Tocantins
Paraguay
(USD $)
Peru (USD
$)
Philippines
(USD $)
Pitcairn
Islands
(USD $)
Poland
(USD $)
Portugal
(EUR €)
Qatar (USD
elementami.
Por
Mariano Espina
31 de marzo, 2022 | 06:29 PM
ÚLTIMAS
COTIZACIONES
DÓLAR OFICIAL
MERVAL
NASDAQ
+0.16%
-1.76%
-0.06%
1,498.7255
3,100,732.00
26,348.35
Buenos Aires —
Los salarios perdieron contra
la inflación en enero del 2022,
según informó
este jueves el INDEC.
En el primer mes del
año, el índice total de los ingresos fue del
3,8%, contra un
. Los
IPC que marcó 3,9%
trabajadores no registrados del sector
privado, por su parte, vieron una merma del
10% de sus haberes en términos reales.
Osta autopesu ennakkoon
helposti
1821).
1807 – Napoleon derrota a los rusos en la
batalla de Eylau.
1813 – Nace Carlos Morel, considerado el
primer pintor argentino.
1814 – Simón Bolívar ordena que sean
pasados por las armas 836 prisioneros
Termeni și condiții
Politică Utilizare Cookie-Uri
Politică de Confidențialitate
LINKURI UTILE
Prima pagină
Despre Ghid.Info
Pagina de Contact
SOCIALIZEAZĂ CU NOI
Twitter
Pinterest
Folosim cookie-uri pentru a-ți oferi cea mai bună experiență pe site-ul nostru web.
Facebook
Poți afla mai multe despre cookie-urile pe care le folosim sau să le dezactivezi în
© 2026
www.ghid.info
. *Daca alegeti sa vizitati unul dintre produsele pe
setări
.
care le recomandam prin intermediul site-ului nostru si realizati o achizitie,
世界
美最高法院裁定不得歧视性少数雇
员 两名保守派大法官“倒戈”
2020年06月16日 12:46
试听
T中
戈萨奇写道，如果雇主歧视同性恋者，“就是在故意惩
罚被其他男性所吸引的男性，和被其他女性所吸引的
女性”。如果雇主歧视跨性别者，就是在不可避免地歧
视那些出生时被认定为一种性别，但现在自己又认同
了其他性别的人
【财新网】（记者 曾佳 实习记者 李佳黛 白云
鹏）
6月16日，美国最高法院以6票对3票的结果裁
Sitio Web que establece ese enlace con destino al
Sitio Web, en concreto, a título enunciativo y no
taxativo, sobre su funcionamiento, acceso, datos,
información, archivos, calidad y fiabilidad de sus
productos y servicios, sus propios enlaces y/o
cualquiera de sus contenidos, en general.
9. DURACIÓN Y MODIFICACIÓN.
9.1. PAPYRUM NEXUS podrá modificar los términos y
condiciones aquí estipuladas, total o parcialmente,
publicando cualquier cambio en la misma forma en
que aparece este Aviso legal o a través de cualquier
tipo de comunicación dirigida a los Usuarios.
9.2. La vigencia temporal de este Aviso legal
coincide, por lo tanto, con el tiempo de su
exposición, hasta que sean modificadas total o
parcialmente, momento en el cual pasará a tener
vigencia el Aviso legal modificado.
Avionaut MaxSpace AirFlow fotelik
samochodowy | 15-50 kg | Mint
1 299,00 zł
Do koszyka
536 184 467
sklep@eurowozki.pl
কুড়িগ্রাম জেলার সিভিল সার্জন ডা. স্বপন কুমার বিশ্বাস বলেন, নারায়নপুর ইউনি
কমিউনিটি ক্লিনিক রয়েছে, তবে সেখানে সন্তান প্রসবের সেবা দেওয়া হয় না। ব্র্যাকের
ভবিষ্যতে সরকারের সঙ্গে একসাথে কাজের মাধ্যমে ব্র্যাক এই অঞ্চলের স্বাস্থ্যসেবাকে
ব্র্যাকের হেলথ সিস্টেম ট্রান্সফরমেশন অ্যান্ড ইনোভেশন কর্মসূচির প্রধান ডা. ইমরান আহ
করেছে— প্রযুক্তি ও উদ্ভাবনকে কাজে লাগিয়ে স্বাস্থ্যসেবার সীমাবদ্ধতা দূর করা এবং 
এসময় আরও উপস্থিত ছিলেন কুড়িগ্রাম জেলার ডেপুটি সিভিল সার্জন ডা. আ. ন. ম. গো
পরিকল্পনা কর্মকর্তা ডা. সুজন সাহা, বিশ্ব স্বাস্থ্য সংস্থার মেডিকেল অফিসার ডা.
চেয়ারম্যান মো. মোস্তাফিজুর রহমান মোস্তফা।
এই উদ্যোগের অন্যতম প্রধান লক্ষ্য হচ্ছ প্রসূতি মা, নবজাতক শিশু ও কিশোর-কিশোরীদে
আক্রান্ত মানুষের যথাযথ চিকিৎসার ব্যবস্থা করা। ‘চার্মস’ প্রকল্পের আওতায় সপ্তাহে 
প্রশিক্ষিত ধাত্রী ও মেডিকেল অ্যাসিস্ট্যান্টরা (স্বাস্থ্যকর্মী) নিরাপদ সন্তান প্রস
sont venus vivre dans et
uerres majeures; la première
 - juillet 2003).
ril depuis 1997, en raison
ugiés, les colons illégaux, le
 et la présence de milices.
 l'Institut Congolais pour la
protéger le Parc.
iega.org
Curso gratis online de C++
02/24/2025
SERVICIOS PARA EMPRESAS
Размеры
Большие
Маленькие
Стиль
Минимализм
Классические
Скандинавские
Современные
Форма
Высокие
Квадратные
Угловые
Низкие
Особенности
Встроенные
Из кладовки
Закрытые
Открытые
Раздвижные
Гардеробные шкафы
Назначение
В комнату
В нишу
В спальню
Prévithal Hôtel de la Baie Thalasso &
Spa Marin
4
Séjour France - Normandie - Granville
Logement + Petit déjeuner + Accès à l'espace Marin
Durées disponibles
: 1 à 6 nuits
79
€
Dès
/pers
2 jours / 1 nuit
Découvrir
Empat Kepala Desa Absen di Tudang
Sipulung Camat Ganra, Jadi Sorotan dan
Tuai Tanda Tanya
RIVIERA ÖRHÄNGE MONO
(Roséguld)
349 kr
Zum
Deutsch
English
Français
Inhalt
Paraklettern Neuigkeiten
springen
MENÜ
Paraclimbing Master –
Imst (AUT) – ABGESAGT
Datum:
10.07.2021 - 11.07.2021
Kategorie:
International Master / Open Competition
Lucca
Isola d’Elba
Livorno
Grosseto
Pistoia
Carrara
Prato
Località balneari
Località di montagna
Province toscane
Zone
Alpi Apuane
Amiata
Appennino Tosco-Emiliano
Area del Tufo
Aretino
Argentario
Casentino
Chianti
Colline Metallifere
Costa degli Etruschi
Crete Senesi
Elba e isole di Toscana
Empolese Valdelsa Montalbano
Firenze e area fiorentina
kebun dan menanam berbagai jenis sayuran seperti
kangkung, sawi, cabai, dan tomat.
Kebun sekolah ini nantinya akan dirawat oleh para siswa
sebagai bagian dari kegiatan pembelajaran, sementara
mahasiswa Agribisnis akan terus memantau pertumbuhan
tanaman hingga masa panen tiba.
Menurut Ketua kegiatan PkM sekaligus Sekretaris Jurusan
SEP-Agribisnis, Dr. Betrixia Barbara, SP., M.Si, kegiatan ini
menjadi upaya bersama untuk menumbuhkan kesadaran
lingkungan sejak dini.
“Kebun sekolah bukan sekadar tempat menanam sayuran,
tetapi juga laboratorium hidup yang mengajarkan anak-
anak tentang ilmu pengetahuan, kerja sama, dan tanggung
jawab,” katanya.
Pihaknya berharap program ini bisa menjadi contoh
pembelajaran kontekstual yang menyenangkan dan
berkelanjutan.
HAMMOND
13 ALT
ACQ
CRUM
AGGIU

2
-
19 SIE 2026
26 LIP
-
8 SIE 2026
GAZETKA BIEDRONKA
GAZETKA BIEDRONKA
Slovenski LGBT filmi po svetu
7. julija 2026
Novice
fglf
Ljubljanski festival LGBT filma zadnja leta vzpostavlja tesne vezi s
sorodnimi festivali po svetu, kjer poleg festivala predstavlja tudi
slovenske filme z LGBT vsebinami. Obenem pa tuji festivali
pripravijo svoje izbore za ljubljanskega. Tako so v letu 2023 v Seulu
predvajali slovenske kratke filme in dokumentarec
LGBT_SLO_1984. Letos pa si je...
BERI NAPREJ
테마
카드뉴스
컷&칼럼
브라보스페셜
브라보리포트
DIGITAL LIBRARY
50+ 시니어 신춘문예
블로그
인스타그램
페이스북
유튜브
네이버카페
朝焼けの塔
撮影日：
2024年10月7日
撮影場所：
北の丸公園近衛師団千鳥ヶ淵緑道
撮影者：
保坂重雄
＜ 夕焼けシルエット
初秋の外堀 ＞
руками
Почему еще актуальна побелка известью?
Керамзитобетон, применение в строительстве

ACTIVITY →
Take every line from the data that contains the word "contra".

TASK RESPONSE →
Los salarios perdieron contra
3,8%, contra un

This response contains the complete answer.